##### Data supplied #####
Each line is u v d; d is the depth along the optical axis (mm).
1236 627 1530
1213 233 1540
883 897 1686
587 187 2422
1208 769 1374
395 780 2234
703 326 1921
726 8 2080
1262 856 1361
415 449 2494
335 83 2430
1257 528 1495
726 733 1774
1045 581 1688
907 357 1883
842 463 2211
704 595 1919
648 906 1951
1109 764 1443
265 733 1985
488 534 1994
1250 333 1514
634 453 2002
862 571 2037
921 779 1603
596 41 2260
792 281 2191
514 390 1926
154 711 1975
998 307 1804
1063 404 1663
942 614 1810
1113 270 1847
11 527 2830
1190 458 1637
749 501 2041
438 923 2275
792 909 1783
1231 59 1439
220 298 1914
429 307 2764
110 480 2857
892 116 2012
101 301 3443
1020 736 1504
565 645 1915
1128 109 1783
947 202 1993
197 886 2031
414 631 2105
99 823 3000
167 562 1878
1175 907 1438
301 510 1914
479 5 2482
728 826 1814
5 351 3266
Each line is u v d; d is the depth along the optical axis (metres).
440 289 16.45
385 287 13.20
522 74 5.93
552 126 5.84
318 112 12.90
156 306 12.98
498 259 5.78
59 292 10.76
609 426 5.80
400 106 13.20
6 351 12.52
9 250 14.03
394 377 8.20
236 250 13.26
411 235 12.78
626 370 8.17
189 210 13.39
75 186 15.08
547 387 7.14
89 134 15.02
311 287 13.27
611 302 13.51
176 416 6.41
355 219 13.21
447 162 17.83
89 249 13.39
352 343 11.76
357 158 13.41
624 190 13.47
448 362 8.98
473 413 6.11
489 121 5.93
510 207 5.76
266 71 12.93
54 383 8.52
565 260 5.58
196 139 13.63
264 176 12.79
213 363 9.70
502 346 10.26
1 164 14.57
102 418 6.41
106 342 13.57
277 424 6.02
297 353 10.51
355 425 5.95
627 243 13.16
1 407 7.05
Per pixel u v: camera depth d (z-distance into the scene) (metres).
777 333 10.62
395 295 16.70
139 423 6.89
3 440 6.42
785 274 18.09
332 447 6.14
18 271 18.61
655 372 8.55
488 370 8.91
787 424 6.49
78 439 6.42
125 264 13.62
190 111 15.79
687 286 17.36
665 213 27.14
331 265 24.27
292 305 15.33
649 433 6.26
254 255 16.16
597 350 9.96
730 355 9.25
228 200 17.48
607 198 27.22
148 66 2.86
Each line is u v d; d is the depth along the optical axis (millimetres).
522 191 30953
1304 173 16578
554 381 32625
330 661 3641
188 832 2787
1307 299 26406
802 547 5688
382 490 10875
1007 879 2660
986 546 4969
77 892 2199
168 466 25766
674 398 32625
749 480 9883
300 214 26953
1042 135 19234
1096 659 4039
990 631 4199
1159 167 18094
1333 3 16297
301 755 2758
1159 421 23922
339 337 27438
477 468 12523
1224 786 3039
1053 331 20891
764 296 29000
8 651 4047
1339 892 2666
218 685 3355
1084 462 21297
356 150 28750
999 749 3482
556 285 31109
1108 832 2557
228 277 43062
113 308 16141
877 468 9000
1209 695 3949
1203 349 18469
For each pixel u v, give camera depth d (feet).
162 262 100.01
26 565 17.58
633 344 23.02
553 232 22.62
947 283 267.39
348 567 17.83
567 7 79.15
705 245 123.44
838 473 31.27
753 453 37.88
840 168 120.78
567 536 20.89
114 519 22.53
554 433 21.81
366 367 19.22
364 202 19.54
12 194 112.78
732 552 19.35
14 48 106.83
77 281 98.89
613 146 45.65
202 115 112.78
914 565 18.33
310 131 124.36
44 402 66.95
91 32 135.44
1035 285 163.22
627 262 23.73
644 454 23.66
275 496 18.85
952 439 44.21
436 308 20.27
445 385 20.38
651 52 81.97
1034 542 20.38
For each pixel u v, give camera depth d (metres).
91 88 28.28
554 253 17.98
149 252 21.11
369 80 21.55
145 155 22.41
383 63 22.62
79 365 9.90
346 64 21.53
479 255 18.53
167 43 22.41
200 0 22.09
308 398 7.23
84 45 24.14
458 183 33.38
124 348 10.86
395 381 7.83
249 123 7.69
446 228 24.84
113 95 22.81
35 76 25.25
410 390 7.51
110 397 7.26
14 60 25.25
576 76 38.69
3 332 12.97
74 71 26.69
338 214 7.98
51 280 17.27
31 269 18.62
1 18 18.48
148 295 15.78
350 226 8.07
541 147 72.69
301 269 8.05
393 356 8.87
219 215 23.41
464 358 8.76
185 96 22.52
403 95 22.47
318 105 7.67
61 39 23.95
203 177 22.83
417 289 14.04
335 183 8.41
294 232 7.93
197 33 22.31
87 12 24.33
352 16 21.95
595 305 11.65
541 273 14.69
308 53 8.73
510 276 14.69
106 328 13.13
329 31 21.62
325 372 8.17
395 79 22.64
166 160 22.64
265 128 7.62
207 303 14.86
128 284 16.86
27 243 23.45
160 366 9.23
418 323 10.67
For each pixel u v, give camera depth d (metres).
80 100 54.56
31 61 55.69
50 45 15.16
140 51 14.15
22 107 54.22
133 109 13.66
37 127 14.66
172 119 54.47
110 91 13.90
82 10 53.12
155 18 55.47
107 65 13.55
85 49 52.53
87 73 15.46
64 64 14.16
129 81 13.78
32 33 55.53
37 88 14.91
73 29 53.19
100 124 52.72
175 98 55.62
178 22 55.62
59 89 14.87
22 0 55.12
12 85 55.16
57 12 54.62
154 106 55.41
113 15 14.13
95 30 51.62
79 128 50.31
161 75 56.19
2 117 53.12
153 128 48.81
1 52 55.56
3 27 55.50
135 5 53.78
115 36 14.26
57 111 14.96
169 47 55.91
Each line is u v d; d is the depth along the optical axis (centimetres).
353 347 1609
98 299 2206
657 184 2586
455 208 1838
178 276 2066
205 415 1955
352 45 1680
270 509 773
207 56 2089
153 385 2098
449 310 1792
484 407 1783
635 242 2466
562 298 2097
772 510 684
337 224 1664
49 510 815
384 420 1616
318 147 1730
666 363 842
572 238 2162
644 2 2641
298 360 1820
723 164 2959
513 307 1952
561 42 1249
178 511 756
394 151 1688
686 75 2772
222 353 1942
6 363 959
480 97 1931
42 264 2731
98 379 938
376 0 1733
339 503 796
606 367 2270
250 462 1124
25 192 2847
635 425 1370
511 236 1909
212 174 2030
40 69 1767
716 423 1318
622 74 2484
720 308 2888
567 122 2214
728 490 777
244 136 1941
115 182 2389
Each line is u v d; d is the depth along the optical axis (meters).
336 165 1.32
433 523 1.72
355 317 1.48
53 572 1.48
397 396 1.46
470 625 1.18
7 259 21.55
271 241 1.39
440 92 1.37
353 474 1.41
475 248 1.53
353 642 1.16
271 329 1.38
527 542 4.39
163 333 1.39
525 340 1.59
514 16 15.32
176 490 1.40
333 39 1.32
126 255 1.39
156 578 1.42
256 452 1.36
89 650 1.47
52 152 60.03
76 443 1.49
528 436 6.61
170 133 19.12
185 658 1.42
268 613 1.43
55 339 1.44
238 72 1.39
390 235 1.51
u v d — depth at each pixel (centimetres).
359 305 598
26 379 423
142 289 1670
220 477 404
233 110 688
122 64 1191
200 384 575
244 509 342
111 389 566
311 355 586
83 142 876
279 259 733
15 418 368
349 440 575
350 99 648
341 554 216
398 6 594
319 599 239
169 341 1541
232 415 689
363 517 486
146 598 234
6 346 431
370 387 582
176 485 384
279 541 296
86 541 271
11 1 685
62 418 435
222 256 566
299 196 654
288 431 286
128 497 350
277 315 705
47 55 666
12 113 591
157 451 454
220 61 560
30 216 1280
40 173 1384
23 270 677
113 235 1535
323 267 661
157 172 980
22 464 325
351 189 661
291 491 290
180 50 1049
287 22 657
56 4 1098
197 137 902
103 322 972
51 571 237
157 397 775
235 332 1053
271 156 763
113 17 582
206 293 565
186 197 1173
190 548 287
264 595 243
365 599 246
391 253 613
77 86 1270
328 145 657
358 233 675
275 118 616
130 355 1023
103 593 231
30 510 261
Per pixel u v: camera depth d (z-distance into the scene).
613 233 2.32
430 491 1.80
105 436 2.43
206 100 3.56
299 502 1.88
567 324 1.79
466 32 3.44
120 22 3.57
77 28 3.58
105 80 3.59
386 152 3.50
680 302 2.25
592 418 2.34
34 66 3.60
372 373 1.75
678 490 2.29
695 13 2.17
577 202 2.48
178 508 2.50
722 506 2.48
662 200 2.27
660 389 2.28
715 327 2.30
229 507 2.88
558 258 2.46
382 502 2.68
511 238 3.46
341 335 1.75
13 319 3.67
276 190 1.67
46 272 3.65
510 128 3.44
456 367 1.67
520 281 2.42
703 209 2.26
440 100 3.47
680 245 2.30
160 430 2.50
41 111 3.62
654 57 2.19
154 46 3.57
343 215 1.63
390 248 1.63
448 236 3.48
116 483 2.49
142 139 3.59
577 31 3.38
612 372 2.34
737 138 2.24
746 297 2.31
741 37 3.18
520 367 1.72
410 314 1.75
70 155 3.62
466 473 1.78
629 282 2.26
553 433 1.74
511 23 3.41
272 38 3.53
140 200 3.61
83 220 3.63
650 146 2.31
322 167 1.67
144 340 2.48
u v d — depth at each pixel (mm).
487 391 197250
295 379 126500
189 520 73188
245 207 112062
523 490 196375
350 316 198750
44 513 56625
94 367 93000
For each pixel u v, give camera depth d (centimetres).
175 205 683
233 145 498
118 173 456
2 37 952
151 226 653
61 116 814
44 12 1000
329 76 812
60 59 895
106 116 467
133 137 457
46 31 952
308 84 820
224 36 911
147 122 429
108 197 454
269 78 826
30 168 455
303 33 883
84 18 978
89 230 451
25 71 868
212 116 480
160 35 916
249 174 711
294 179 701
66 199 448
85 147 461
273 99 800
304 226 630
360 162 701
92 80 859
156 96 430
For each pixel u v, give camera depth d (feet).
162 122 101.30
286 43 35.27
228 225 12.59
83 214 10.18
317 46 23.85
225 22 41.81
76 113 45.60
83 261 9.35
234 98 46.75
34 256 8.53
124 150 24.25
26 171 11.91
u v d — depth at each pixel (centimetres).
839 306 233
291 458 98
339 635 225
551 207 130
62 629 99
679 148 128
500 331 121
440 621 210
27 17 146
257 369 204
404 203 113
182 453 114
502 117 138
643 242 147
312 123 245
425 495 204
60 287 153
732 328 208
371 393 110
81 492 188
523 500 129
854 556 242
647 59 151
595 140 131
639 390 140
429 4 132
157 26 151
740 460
#####
# Required work
Return the entries exactly through the "514 390 1926" line.

# Output for this task
Each line is u v d; d is the depth along the optical axis (mm).
1236 627 1530
1213 233 1540
883 897 1686
587 187 2422
1208 769 1374
395 780 2234
703 326 1921
726 8 2080
1262 856 1361
415 449 2494
335 83 2430
1257 528 1495
726 733 1774
1045 581 1688
907 357 1883
842 463 2211
704 595 1919
648 906 1951
1109 764 1443
265 733 1985
488 534 1994
1250 333 1514
634 453 2002
862 571 2037
921 779 1603
596 41 2260
792 281 2191
514 390 1926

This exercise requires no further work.